Material provided:
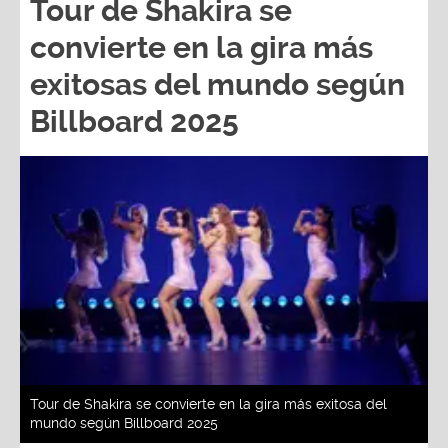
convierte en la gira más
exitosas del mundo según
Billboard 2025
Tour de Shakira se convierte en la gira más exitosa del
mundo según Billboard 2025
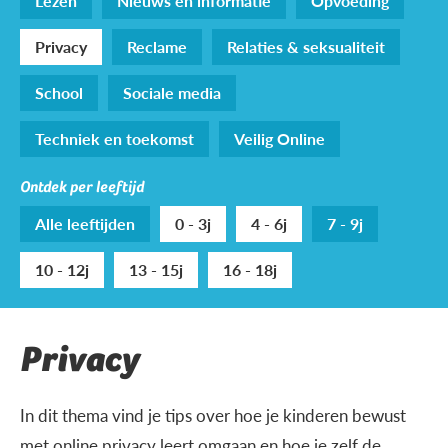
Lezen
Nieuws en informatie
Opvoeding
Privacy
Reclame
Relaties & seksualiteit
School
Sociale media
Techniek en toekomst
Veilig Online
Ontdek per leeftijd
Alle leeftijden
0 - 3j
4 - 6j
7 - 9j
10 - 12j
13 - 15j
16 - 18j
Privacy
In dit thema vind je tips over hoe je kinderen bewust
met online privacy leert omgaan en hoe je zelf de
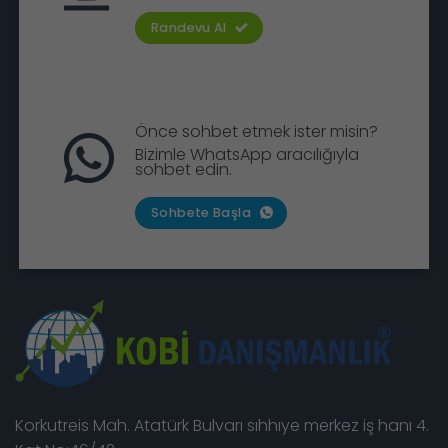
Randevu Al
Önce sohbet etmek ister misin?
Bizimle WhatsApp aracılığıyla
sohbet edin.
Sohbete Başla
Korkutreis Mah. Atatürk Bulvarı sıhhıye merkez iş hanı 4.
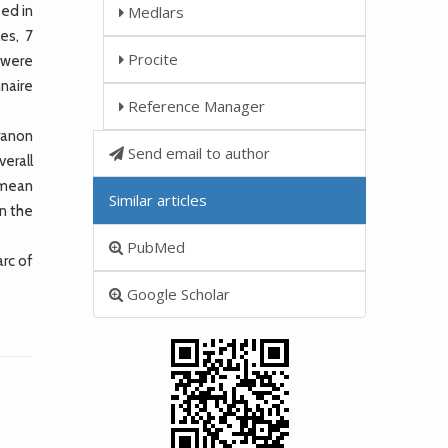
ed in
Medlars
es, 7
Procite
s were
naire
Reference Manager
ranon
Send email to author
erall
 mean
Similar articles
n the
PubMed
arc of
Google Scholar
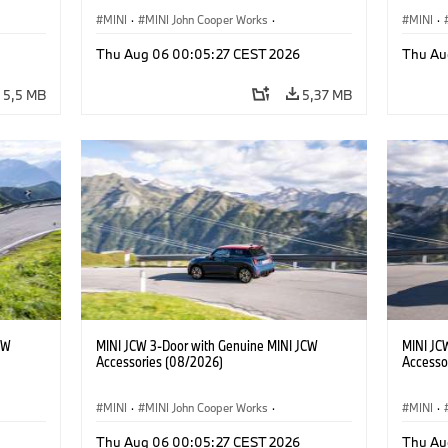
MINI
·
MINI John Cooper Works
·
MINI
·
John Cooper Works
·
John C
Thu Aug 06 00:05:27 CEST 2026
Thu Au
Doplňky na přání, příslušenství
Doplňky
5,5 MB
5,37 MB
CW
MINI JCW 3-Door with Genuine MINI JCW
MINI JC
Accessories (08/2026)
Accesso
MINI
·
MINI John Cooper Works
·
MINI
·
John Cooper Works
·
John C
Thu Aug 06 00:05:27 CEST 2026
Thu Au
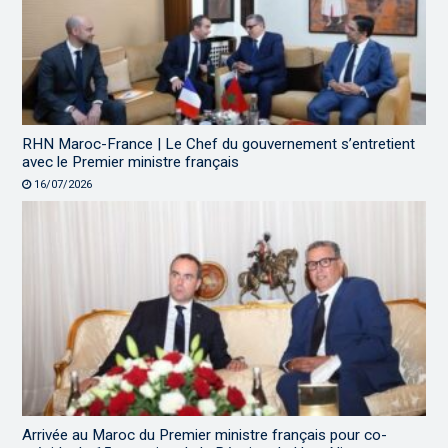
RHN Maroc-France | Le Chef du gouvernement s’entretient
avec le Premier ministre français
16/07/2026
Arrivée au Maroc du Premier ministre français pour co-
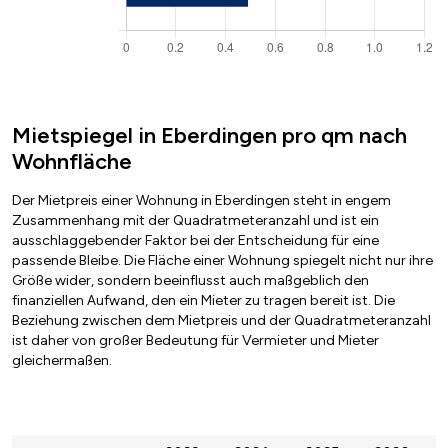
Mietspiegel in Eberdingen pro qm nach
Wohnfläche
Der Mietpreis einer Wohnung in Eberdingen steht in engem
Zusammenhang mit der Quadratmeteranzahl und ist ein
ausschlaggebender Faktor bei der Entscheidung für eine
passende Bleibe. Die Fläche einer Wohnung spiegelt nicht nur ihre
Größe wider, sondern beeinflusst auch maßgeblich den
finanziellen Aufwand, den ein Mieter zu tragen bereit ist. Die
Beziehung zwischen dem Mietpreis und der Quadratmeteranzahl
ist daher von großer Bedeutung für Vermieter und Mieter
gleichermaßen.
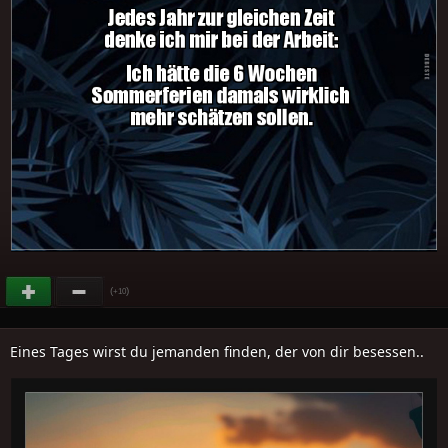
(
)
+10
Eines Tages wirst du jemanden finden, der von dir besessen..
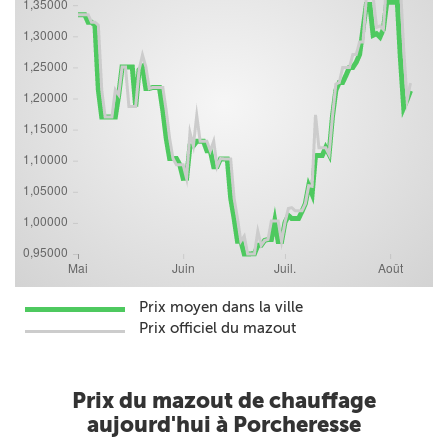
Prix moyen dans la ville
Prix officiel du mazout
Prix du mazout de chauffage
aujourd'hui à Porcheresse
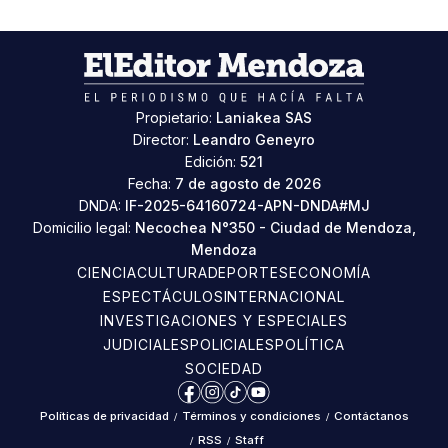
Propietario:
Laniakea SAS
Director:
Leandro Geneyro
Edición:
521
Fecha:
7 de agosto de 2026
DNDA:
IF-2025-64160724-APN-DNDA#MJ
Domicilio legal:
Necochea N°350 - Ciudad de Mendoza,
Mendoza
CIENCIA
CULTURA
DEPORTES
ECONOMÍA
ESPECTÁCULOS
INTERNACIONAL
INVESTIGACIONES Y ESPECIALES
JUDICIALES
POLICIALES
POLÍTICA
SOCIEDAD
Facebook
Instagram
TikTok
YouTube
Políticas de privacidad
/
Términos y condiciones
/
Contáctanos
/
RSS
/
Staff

What you will do: Reproduce the text of all the records above, renaming "Eberdingen" to "Vaihingen" wherever it occurs and leaving everything else unchanged. Omit the pictures from your answer.

Solution for this exercise:
convierte en la gira más
exitosas del mundo según
Billboard 2025
Tour de Shakira se convierte en la gira más exitosa del
mundo según Billboard 2025
Lezen
Nieuws en informatie
Opvoeding
Privacy
Reclame
Relaties & seksualiteit
School
Sociale media
Techniek en toekomst
Veilig Online
Ontdek per leeftijd
Alle leeftijden
0 - 3j
4 - 6j
7 - 9j
10 - 12j
13 - 15j
16 - 18j
Privacy
In dit thema vind je tips over hoe je kinderen bewust
met online privacy leert omgaan en hoe je zelf de
Randevu Al
Önce sohbet etmek ister misin?
Bizimle WhatsApp aracılığıyla
sohbet edin.
Sohbete Başla
Korkutreis Mah. Atatürk Bulvarı sıhhıye merkez iş hanı 4.
ed in
Medlars
es, 7
Procite
s were
naire
Reference Manager
ranon
Send email to author
erall
 mean
Similar articles
n the
PubMed
arc of
Google Scholar
MINI
·
MINI John Cooper Works
·
MINI
·
John Cooper Works
·
John C
Thu Aug 06 00:05:27 CEST 2026
Thu Au
Doplňky na přání, příslušenství
Doplňky
5,5 MB
5,37 MB
CW
MINI JCW 3-Door with Genuine MINI JCW
MINI JC
Accessories (08/2026)
Accesso
MINI
·
MINI John Cooper Works
·
MINI
·
John Cooper Works
·
John C
Thu Aug 06 00:05:27 CEST 2026
Thu Au
RHN Maroc-France | Le Chef du gouvernement s’entretient
avec le Premier ministre français
16/07/2026
Arrivée au Maroc du Premier ministre français pour co-
Mietspiegel in Vaihingen pro qm nach
Wohnfläche
Der Mietpreis einer Wohnung in Vaihingen steht in engem
Zusammenhang mit der Quadratmeteranzahl und ist ein
ausschlaggebender Faktor bei der Entscheidung für eine
passende Bleibe. Die Fläche einer Wohnung spiegelt nicht nur ihre
Größe wider, sondern beeinflusst auch maßgeblich den
finanziellen Aufwand, den ein Mieter zu tragen bereit ist. Die
Beziehung zwischen dem Mietpreis und der Quadratmeteranzahl
ist daher von großer Bedeutung für Vermieter und Mieter
gleichermaßen.
(
)
+10
Eines Tages wirst du jemanden finden, der von dir besessen..
Prix moyen dans la ville
Prix officiel du mazout
Prix du mazout de chauffage
aujourd'hui à Porcheresse
Propietario:
Laniakea SAS
Director:
Leandro Geneyro
Edición:
521
Fecha:
7 de agosto de 2026
DNDA:
IF-2025-64160724-APN-DNDA#MJ
Domicilio legal:
Necochea N°350 - Ciudad de Mendoza,
Mendoza
CIENCIA
CULTURA
DEPORTES
ECONOMÍA
ESPECTÁCULOS
INTERNACIONAL
INVESTIGACIONES Y ESPECIALES
JUDICIALES
POLICIALES
POLÍTICA
SOCIEDAD
Facebook
Instagram
TikTok
YouTube
Políticas de privacidad
/
Términos y condiciones
/
Contáctanos
/
RSS
/
Staff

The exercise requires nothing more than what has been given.